That is it, the end. The United Kingdom will leave the European Union tonight, kickstarting a year of negotiations over what will in reality be the first of many trade agreements we sign with the bloc.
That last part is something people seem to be forgetting in the rush to talk about what this faction or party got wrong in the first stage of the Brexit process. While Boris Johnson’s withdrawal agreement, with its customs and regulatory border in the Irish Sea, allows a harder Brexit than the already fairly hard Brexit envisaged by Theresa May, just as the history of US-Canada and Australia-New Zealand relations is littered with trade agreements, large and small, the next chapter of EU-UK relations will proceed in a similar fashion.
The only significant thing in play over the last three years was whether or not Brexit happened. There’s an open argument about whether you think as I do that Labour would have been better off electorally had Jeremy Corbyn used his hegemonic position in the autumn of 2017 to explicitly commit his party to a concrete and final position on Brexit, but regardless: if you want a softer Brexit than the one currently on offer, you had to win an enduring majority for it, and still do. It wasn’t available via procedural tricks or backroom fudges from 2016 to 2019.
What will happen next? As I write in my column this week, the only thing we can safely predict is that we can’t predict how the United Kingdom’s Brexit tribes will shape politics in the next decade – only that they will.

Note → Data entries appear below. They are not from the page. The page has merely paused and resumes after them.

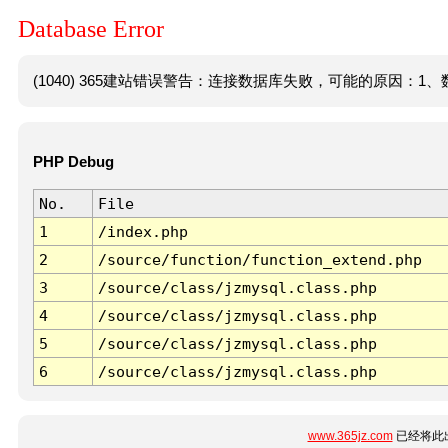
Database Error
(1040) 365建站错误警告：连接数据库失败，可能的原因：1、数
PHP Debug
No.
File
1
/index.php
2
/source/function/function_extend.php
3
/source/class/jzmysql.class.php
4
/source/class/jzmysql.class.php
5
/source/class/jzmysql.class.php
6
/source/class/jzmysql.class.php
www.365jz.com
已经将此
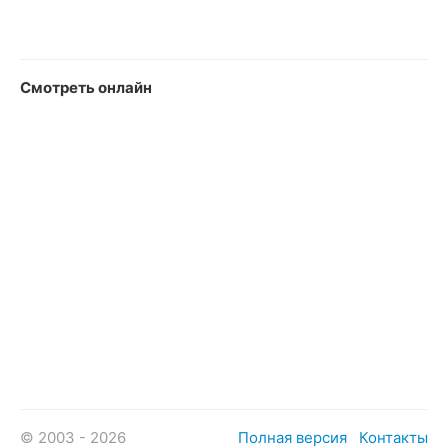
Смотреть онлайн
© 2003 - 2026
Полная версия
Контакты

Imagine if in 2005 – when an unpopular opposition leader’s array of popular policies wasn’t enough to prevent them going down to a thumping defeat to a polarising prime minister – you’d told Tony Blair and Gordon Brown that within 15 years, the people who had protested against the Iraq War would help put Nick Clegg into government and then help Jeremy Corbyn to become Labour leader and that partly as a consequence of those two decisions, Tony Blair’s seat would be held by a Tory while Brown’s would be held by the SNP. Neither of them would have believed you and no one could have predicted it at the time.
So I would treat any prediction today – about either our inevitable return to the European Union or the certainty of our permanent exile from it – with an ocean’s worth of salt.